In which I solve for relativism
This may be the most important idea I have ever introduced, and it doesn't matter if I'm not the first person to have introduced it.
All that matters is that I have thought of it, and now you may think of it too.
There's an argument, and some of you may have seen this argument, that goes something like this:
- Are you a better person than you used to be?
- If so, you acknowledge that people can be better than they were.
- You also acknowledge that people can be better than each other. If the current version of yourself is better than a previous version, it logically follows that the current version of yourself may be better than the current versions of the people around you. (It may also be worse.)
- What about the culture in which you live? Is it better than it used to be?
- If so, you acknowledge that cultures can be better than they were.
- You also acknowledge that cultures can be better than each other.
You can see where this is going, of course – and although you can encounter this argument in a number of online communities (and it's most appalling when you find it tucked in somewhere you don't expect, e.g. a series of posts about nutrition and biohacking), I first read it in a book that was ostensibly attempting to prove the existence of the multiverse.
I don't want to name the book.
Nor do I care to call out the author.
I will note that nearly everyone who proposes this argument offers the same counterargument, which runs as follows:
- Well, if you don't believe that cultures can be better than each other, you must be a cultural relativist.
- Which means you must approve of [insert terrible thing here].
This, by the way, was an argument/counterargument we encountered in the Philosophy 101 class I took in college, and at the time we were unequipped to solve it – although if I recall correctly our professor steered us towards what might be considered "relativism as long as no harm is being done to physical bodies," at which point I suppose you have to send in the United Nations Department of Peace Operations.

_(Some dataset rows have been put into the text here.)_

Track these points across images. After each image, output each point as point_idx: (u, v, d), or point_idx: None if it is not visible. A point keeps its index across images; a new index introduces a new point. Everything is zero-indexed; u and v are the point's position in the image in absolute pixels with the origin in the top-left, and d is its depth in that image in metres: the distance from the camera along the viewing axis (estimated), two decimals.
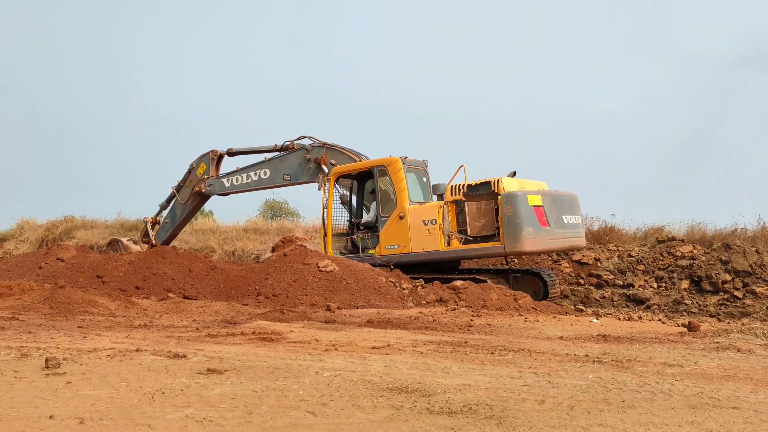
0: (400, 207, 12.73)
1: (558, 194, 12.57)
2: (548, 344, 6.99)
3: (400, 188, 12.77)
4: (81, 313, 9.46)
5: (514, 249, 11.74)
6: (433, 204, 12.67)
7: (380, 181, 13.19)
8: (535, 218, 11.63)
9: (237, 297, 11.56)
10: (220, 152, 16.29)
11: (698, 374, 5.31)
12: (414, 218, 12.56)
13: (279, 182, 15.19)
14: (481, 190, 12.28)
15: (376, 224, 13.36)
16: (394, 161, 12.99)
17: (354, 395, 4.37)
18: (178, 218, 16.75)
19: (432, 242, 12.34)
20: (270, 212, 28.34)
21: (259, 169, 15.33)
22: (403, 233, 12.67)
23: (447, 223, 12.32)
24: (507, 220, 11.60)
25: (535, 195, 11.88)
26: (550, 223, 11.85)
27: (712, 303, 12.88)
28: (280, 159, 15.12)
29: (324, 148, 14.39)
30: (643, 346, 6.98)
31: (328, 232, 13.74)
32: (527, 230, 11.50)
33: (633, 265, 14.52)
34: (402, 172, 12.84)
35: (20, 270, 13.75)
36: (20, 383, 4.65)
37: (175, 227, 16.90)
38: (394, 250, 12.79)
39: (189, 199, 16.47)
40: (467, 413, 3.96)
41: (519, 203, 11.58)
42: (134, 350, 6.00)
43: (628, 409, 4.11)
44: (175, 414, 3.86)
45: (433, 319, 9.17)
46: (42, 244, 23.65)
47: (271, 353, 6.04)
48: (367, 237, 13.45)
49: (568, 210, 12.56)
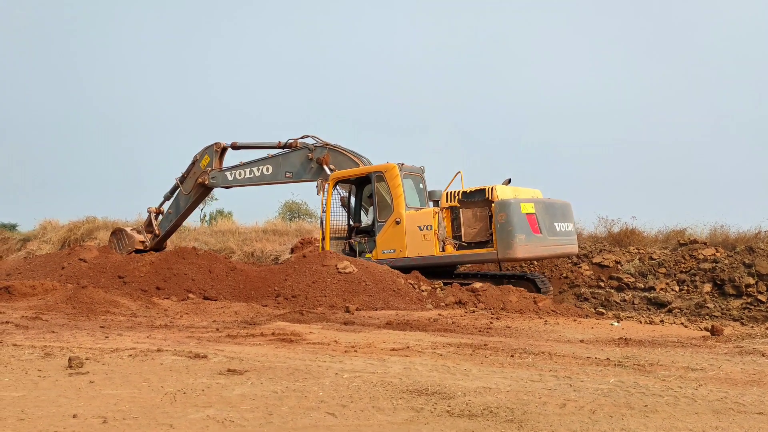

Which bothered me, for decades, because I am not a mind-body dualist and I'm not even sure I'm a relativist. In fact, that one philosophy class was enough to put me off philosophy, as a discipline, until I finally understood that philosophy could be viewed as a form of systems thinking.
At which point I began to study it on my own.
And with Larry.
If you've been reading my blog for more than five minutes, you already know that I consider Larry to be the best person I've ever met, and the joke is always that I should have met more people.
And yet, at our wedding, I told everyone not only that Larry was the best person I'd ever known, but also that my family was the best family – and that I knew many of them thought the exact same thing about the people they loved.
In other words, I said –
and everyone understood this –
"Larry is the best, and our family is the best, because everyone you love is the best."
So much for ranking people by better or worse – and if you're going to take that argument to the same place people have often taken it, so much for ranking cultures.
How do you solve for relativism, then?
It came to me during a Unitarian service, when I suddenly realized that if love were in fact a superpositional state in which you were able to observe a person at both zero and one and actively want them to get to one, you could do the same thing for cultures.
(Or regions, or countries, or forms of government, or whatever you are tempted to rank and condemn.)
Observing the process towards integration does not mean wanting everyone to end up in the same place. Nor does it mean categorizing people, or groups of people, by who learns something new first.
It does, however, mean actively wanting universal integration, even though – and especially because – each individual integration may be unique.
(You might call this world peace, although that seems a bit trite for what I'm trying to describe.)
(It was also what Oscar Wilde was writing about, yesterday.)
Many people would prefer at least some disintegration so they could take control over people/cultures/countries they believe to be less capable than themselves, but you don't need me to get into that right now.
Instead I will stop here, and acknowledge that I still don't have the right words for what I mean by "actively want." It's not passive, but neither is it an interference. "Help" might be the better word, but sometimes the best help you can give a person who is trying to work something out is to leave them alone.
Because love, like quantum mechanics, does in fact resolve through nothing more than attention –
and every subsequent re-solving gets you that much closer to one, which is why you are a better person now than you used to be.